Congratulations to Clarke County and the Town of Berryville for being named Appalachian Trail Communities. As most locals know, the Appalachian Trail, or AT, straddles the Clarke and Loudoun county line atop the Blue Ridge as the trail meanders its way from Georgia to Maine.

It’s sometimes called the Long Green Tunnel by through hikers who walk miles and miles with their lives on their backs beneath the canopy. And it’s often called a footpath through the wilderness. Indeed, it does pass through wilderness areas.

It also traverses national parks like Shenandoah and Great Smoky Mountains, and national forests like the Green Mountain and White Mountain National Forest in New England and the George Washington and Jefferson here in Virginia.

But the AT is much more than a footpath through the wilderness. It’s a footpath that preserves a sense of wild nature even when it passes adjacent neighborhoods. Tony Hiss, the great American architecture writer who once wrote a book called The Experience Of Place, called the AT America’s Central Park. That’s a good description. The AT, after all, is a 2100-mile conservation corridor. Protecting the wild in it had to be figured out state-by-state, county-by-county, yard-by-yard. It’s an ongoing process.

For a trail to be both a world-class destination for backpackers and a community pathway for Sunday strolls takes a lot of people who get the vision. It takes many volunteers and thoughtful public leaders to use all appropriate tools at their disposal to take care of something so special. It takes conservation easements, county parks, state parks, and, when needed, federal land.

Figuring out how to do thousands of conservation deals, tweaks in local zoning, and strategic planning over successive generations is a greater testament to American ingenuity than both the technologies to enable smartphones and the ones enabling government to listen in.

When Benton MacKaye first proposed the idea for the trail in 1921, he did so in an article in the Journal of the American Institute of Architects, under the title: An Appalachian Trail: A Project in Regional Planning. Back then, he wanted a way for city people to escape the city and enjoy nature. Now as cities have grown toward the trail, the project is maintaining that sense of place whatever changes in the land nearby.

When you’re up on the Blue Ridge, looking over the Shenandoah Valley, you know you’re walking through a special place.
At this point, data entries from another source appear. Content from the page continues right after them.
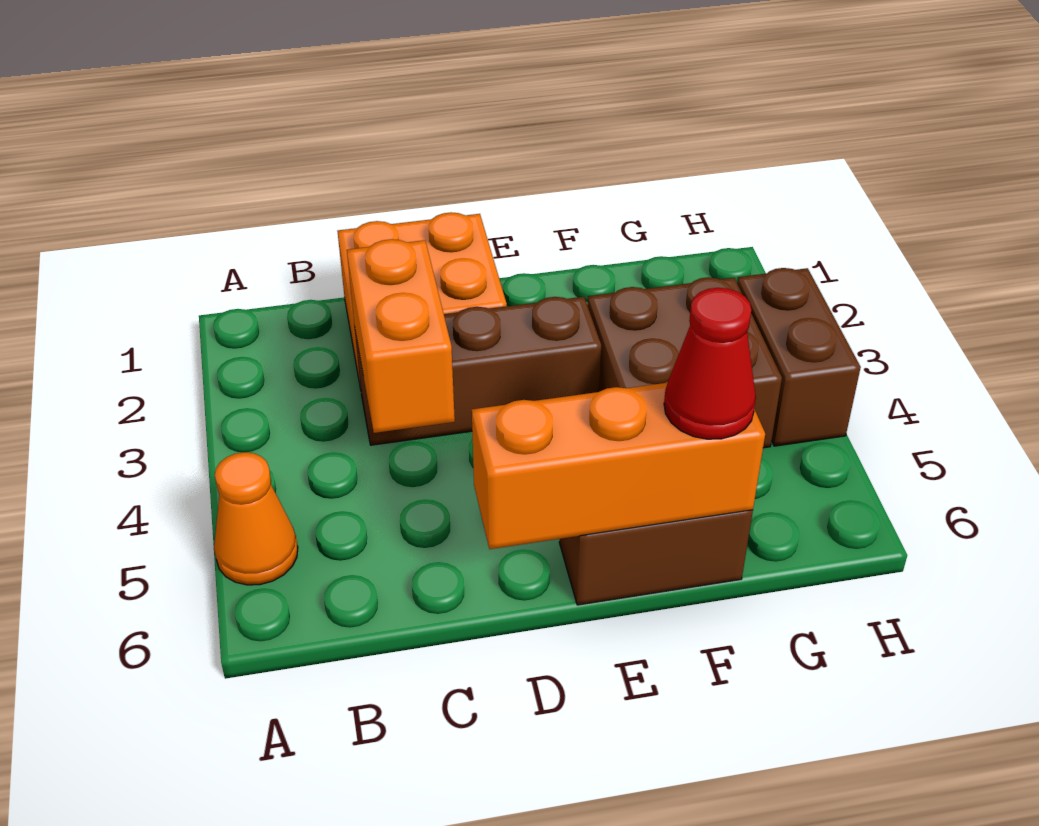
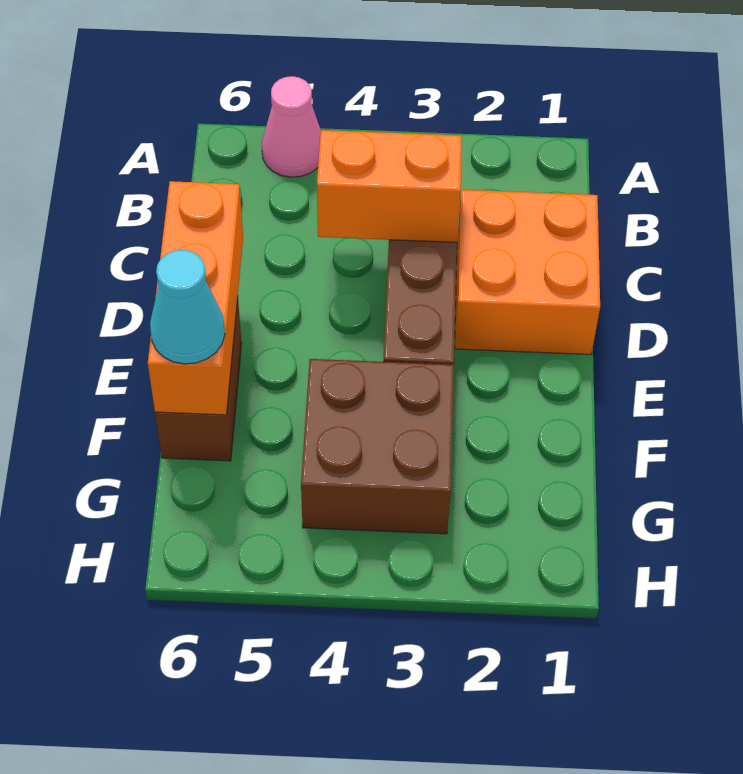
orange 1x1 cone [214,452,298,585] -> pink 1x1 cone [262,76,321,177]
red 1x1 cone [664,288,756,439] -> cyan 1x1 cone [150,250,225,364]
brown 1x2 brick [737,268,861,446] -> none

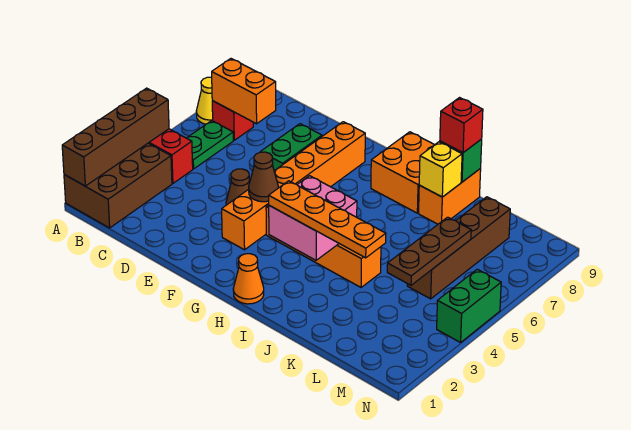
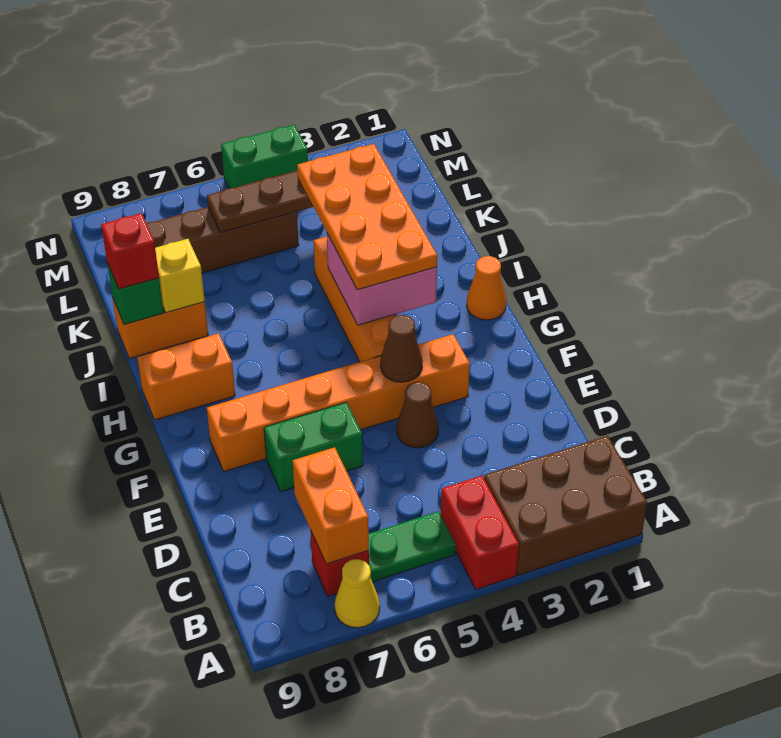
brown 1x4 brick [62,88,169,186] -> none
orange 1x4 plate [269,181,386,258] -> orange 2x4 plate [297,144,437,290]
orange 2x2 brick [371,132,434,213] -> orange 1x2 brick [137,333,235,420]

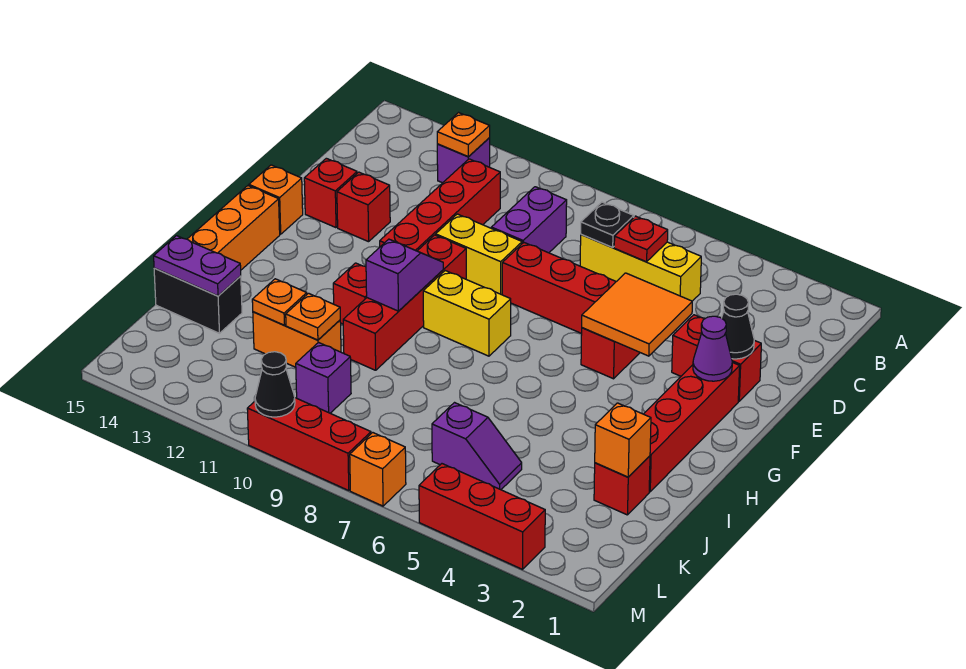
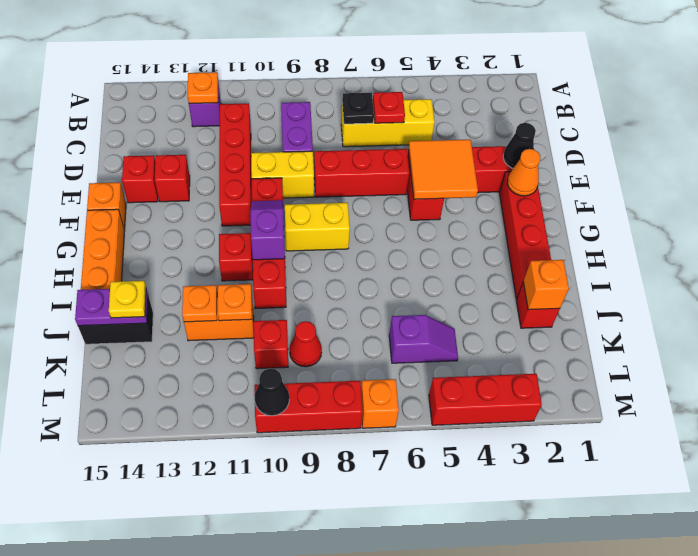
purple 1x1 cone [693,316,732,381] -> orange 1x1 cone [508,149,541,196]
none -> yellow 1x1 plate [109,281,146,318]
none -> red 1x1 cone [290,321,322,367]
purple 1x1 brick [296,343,351,413] -> red 1x1 brick [254,320,288,369]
Unknown, though, is how much work and collaboration and civil dealings it takes to keep it that way.

So, way to go, Clarke County and Berryville! There will be an event to commemorate the County and Town’s new honor. See details on page 6.

Postscript: The AT lost a longtime hero with the death of Charles Sloan of Virginia in early July. As a volunteer lawyer, Chuck engineered the conservation of thousands of AT lands—including thousands in Virginia. Thank you, Chuck. We miss you already.